§ **WHAT TO WORK ON**
Below are some records. Copy every line in them that holds "chroom".

§ **MATERIAL PROVIDED**
● ● ● ●

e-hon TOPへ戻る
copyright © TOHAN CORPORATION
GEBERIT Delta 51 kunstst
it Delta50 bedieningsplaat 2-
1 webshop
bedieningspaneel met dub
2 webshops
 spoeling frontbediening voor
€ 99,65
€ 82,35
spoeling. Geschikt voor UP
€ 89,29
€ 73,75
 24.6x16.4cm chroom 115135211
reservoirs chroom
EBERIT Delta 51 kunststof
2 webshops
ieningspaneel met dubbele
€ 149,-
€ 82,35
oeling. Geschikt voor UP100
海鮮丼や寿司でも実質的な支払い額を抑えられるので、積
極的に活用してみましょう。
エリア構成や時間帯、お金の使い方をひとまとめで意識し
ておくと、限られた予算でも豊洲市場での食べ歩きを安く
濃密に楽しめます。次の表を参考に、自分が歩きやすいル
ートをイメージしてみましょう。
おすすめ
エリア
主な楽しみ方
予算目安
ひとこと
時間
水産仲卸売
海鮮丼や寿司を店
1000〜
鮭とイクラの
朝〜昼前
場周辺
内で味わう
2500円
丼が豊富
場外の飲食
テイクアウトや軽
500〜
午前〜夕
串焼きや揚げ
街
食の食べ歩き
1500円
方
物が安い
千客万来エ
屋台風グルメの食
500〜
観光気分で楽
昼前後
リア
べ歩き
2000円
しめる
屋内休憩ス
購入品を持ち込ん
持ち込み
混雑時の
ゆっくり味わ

● ● ● ●

§ **EXPECTED OUTPUT**
 24.6x16.4cm chroom 115135211
reservoirs chroom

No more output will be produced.